Quanto hanno influito Londra e l’incontro con David Kosten sulla nascita dell’album?

Tantissimo. Lavorare con David Kosten era un sogno che coltivavo da anni. Fare musica a Londra è stata un’esperienza quasi mistica. Ti confronti con una tradizione musicale diversa e con un approccio creativo molto aperto. Mi ha aiutato ad allargare ulteriormente i miei orizzonti e a credere ancora di più nelle intuizioni che avevo per questo progetto.

C’è un brano che rappresenta particolarmente il cuore del disco?

Probabilmente “Strega Comanda”, perché racchiude molti dei temi centrali dell’album. Ha diversi livelli di lettura. Parla di libertà, di identità, ma anche di amore libero e consensuale. È una canzone che nasce in un periodo che percepisco come piuttosto oscuro e retrogrado sotto molti aspetti. In fondo “Magia Bianca” è un disco medievale per un Paese molto reale.

L’album arriva in un momento particolare della tua vita personale. Quanto conta oggi il rapporto con il successo e con il mercato?

Mi sento in una fase molto felice e realizzata della mia vita. Credo che una parte di me abbia finalmente smesso di preoccuparsi troppo delle pressioni del mercato. Tutti gli artisti che amo davvero non hanno rincorso il mercato: si sono fatti inseguire.

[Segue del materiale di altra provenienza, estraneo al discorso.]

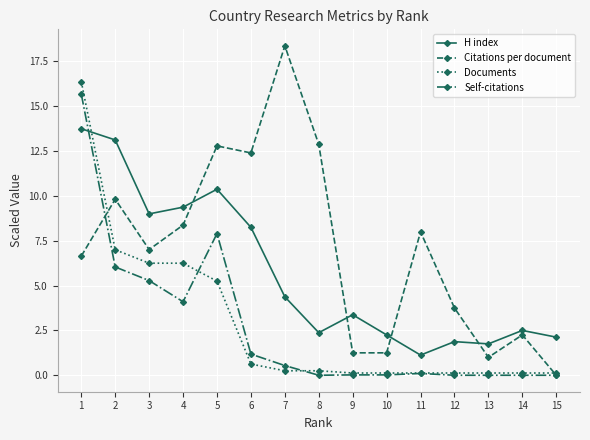

What is the maximum value for Self-citations?

15.7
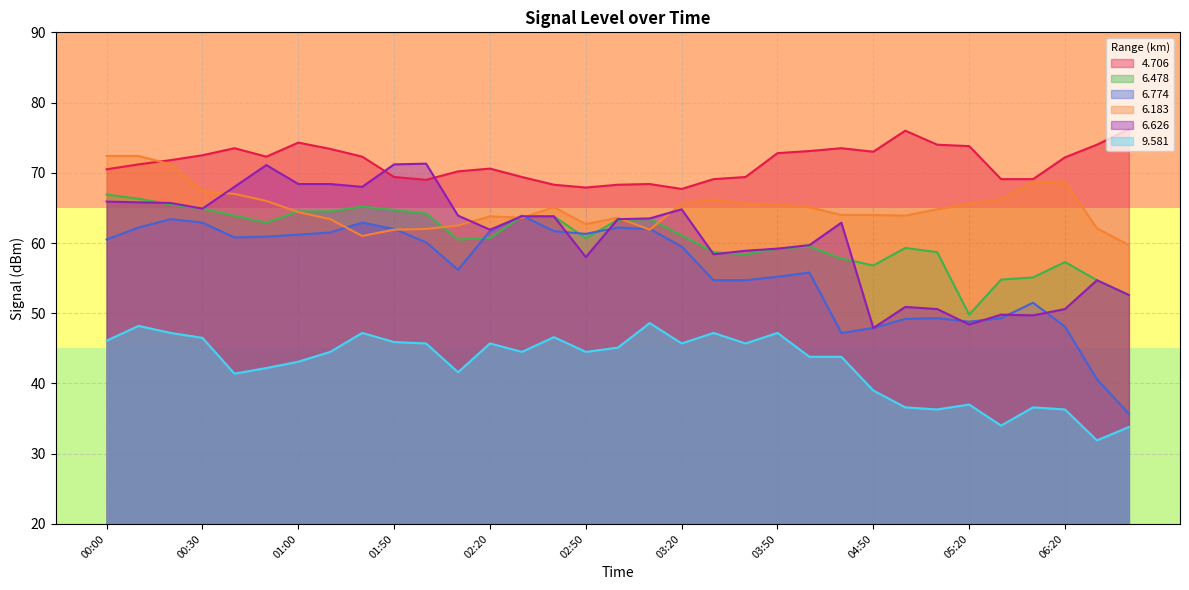

What is the label of the 4th point from the right?

05:40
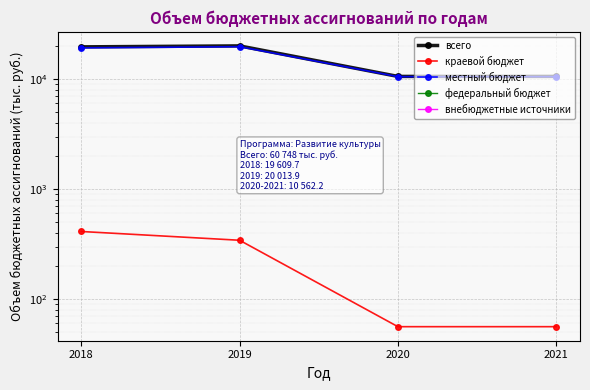

What is the greatest value displayed?

20013.9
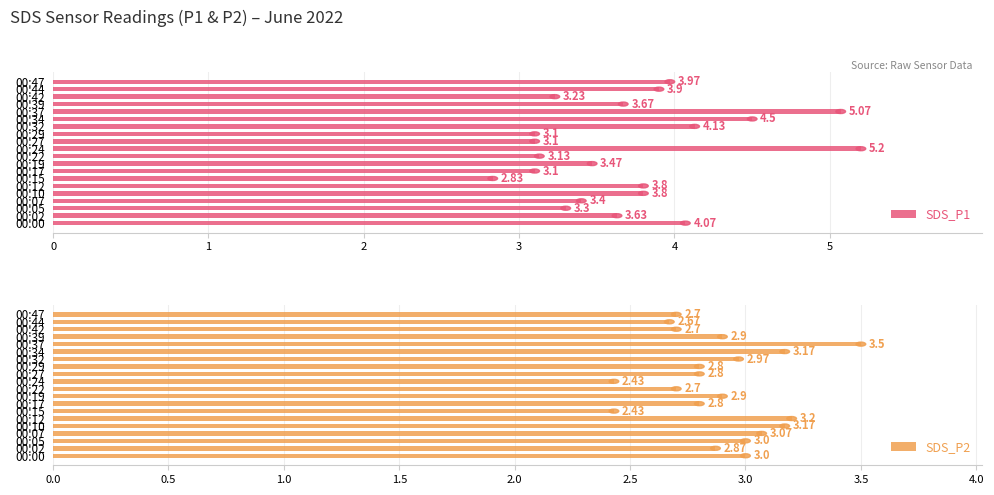

What is the sum of all SDS_P1 values?

74.4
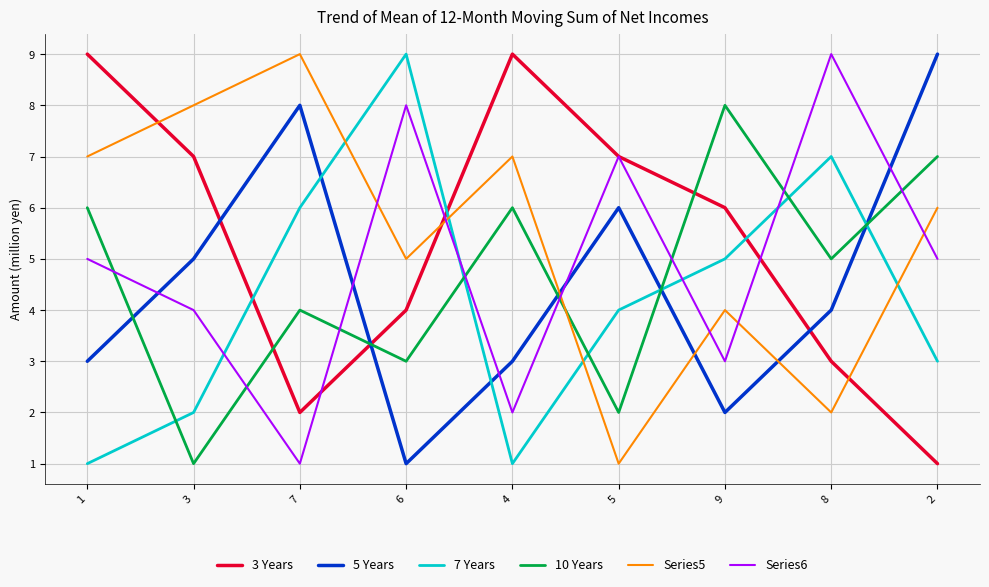

True or false: 7 Years has more than 2 interior local peaks.

False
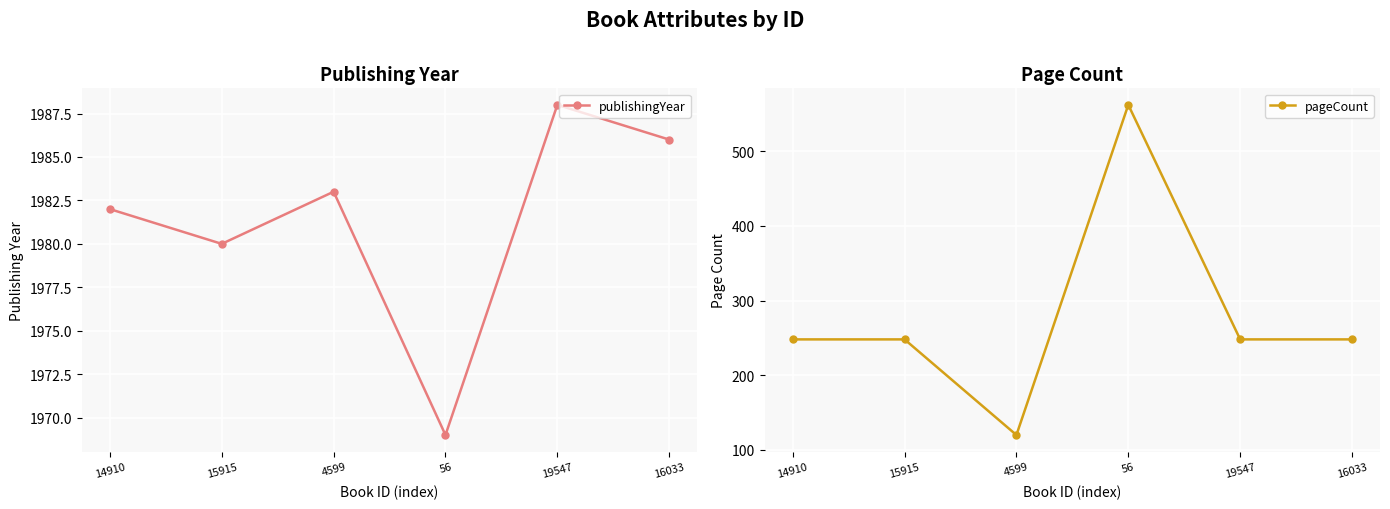

The value of publishingYear at 56 is 967. True or false?

False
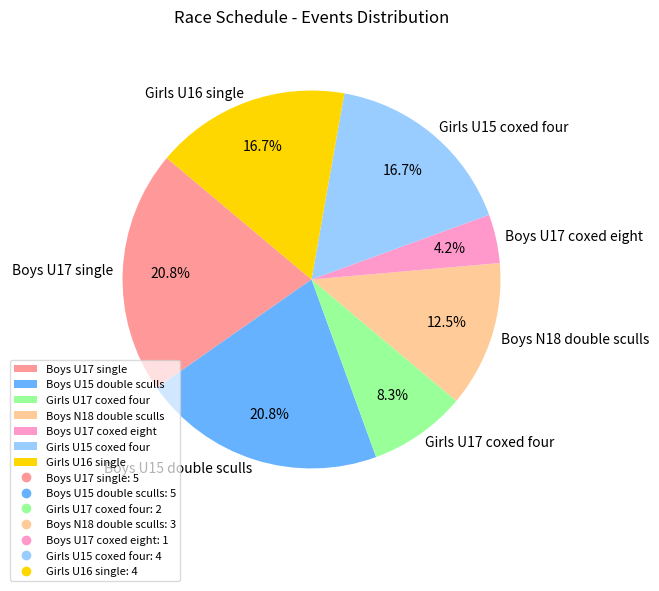

To the nearest percent, what portion does Girls U15 coxed four represent?

17%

La cosa che più mi spaventa oggi dell’industria musicale è l’ossessione per i numeri. È una dinamica che rischia di schiacciare la creatività. Io invece volevo fare un disco che rispondesse prima di tutto a un’esigenza artistica.

Hai detto che questo disco “serve a te”, ma anche al tuo pubblico. Cosa speri lasci a chi lo ascolterà?

Vorrei che lasciasse una sensazione di libertà. Non è un disco rassicurante nei contenuti, perché parla di paure, contraddizioni e fragilità. Però credo che possa far sentire le persone accolte e al sicuro. Uso il fantasy come pretesto per raccontare la realtà più concreta e quotidiana. Alla fine il messaggio è molto semplice: lasciamo che le persone vivano la propria vita, esprimano la propria identità e seguano il proprio percorso senza essere giudicate continuamente.

Tra pochi mesi ti sposerai. Questa scelta ha influenzato il modo in cui guardi al futuro?

Sì, perché quando ho iniziato a scrivere questo disco avevo già maturato questa decisione. Oggi sposarsi, nel 2026, è una scelta quasi controcorrente. Per me non rappresenta un traguardo tradizionale, ma la volontà di costruire qualcosa insieme a un’altra persona. In tempi complicati, scegliere di essere un porto sicuro l’uno per l’altra è un gesto molto potente. È una responsabilità, ma anche un atto di fiducia verso il futuro.